The bioeconomy’s code base is in biodiversity

A lot has been written about how the 21st century will be the century where biology rises to become the pre-eminent industrial manufacturing technology. According to a widely cited figure from McKinsey, biology could provide ‘up to 60% of the world’s physical inputs’ by 2040 . However, to scale biological manufacturing well beyond high-margin, low-volume products, we will need to repeatedly design, build, and test a huge number of new enzymes, the biological machines that catalyse a vast array of different reactions.

Today, we have characterised only a tiny fraction of possible enzymes. Estimates suggest upwards of 1 trillion microbial species on Earth, suggesting that billions of novel enzymes remain to be discovered. Expanding the pool using computational approaches has had some successes, but a limited diversity of known starting points has slowed progress. Conversely, nature’s diversity appears near infinite. And now, due to massive cost reductions in biological hardware such as DNA sequencing and computational processing, we can access the full genetic wealth of nature’s biodiversity. This emerging value chain, from biodiversity into biotechnology, will be critical to sourcing novel enzymes, and therefore growing biology’s role as a manufacturing technology. But to scale, technologists will need to build trust with a new set of stakeholders: governments and communities who manage access to the biodiversity codebase.

Biology has the potential to be the world’s most efficient manufacturing technology. Enzymatically catalysed processes typically occur at near ambient temperatures and pressures and without toxic inputs or waste products. CO2 emissions can be a fraction of chemistry-based processes. Early pioneers of biomanufacturing at scale include Fortune 500 companies such as Dupont, Novozymes and Tate and Lyle, and emerging players like Genomatica and Solugen .

However, outside this handful of examples, biological manufacturing is predominantly limited to high-margin, low-volume products, despite massive underlying reductions in the cost of biological technologies. Key barriers include the process engineering challenge of scaling from the lab to a 100kt/year production facility (fickle microbes often prefer 1l flasks to 200 000l reactor tanks), but also the challenges of just finding enzymes that work effectively for the required reaction at scale.

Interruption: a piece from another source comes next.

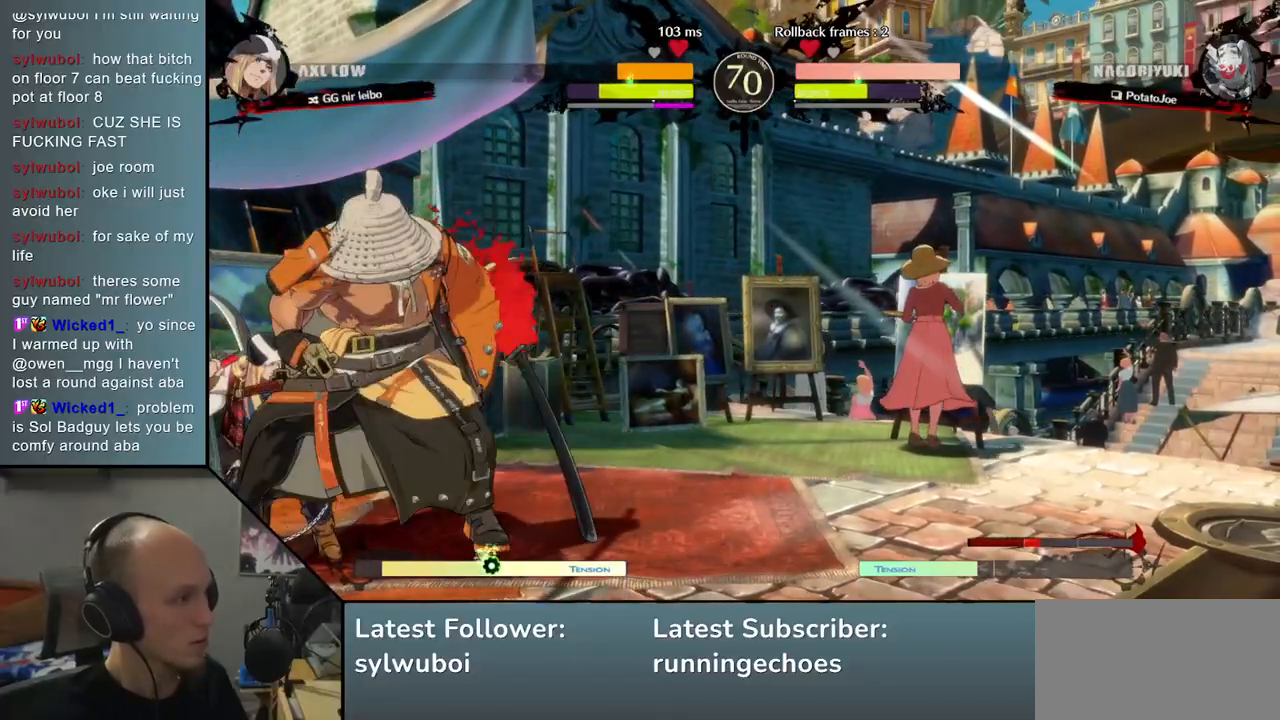
{"buttons": [], "left_stick": "right", "events": [[267, "left_stick", "down-right"], [400, "left_stick", "right"]]}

Designing new enzymes computationally has immense potential but needs better input data. The complexity of enzymes should not be underestimated; tweaking an enzyme by more than 30% typically involves exploring more variations than there are atoms in the universe. Augmenting enzyme function using AI and rational design principles (where known relationships between enzyme structure and function inform tweaks to enzyme structure directly) have had some successes. However, using these techniques to design new enzymes far from a natural starting point continues to be extremely difficult. To our good fortune, nature has spent billions of years exploring possible enzyme variants and through evolution the enzymes that ‘work’ remain and those that don’t, don’t. The only limit to the number of starting points we have is the amount of biodiversity we have explored.

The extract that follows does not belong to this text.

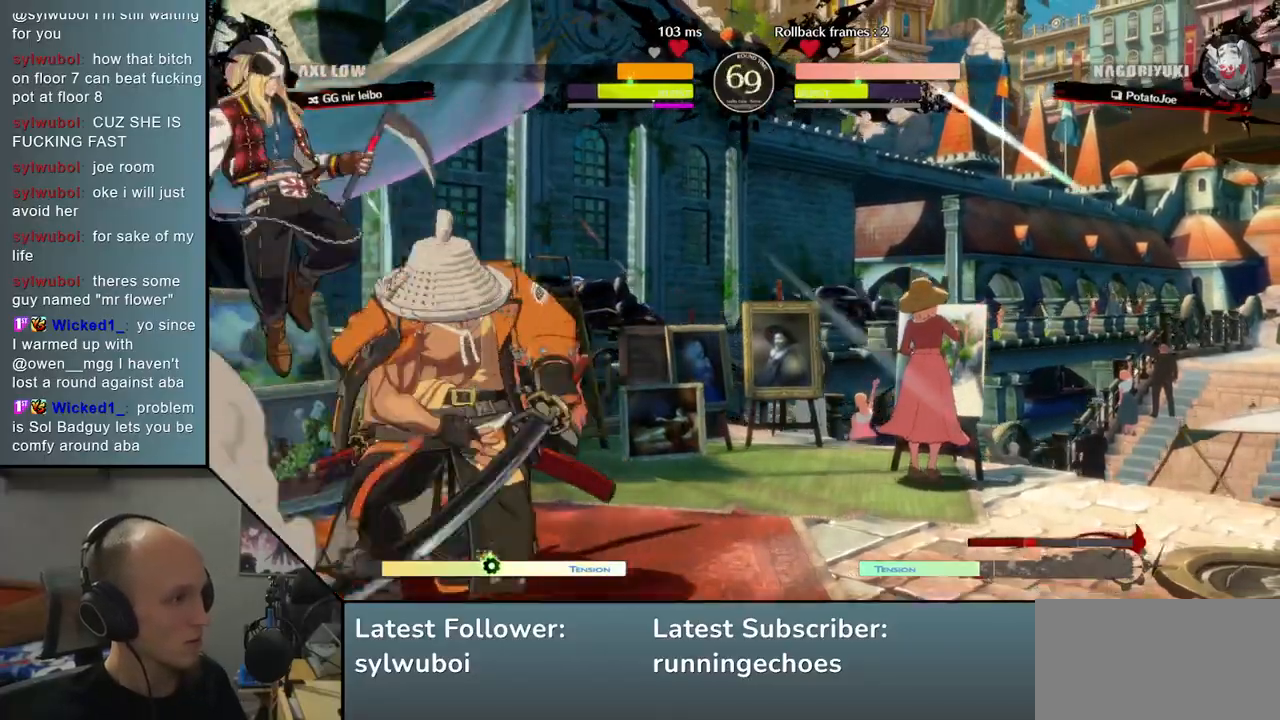
{"buttons": [], "left_stick": "right", "events": [[83, "R1", "down"], [133, "left_stick", "down-right"], [200, "R1", "up"], [283, "left_stick", "right"]]}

We need to source more data from nature, and it is only now that we have the tools to rapidly and affordably do this. Previously, biodiscovery efforts have been limited to searching for molecules with specific functionality, almost exclusively for high value pharmaceutical applications. Collecting samples and extracting molecules such as enzymes was operationally expensive. Then testing for molecule functionality was capital intensive, relying on large wet labs tailored to test for specific functional activity. Even with emerging high through-put capabilities in the late 1990’s and 2000’s, broadening lab focus to test for other molecule functions was so expensive that >99% of the genetic data discovered in samples was discarded.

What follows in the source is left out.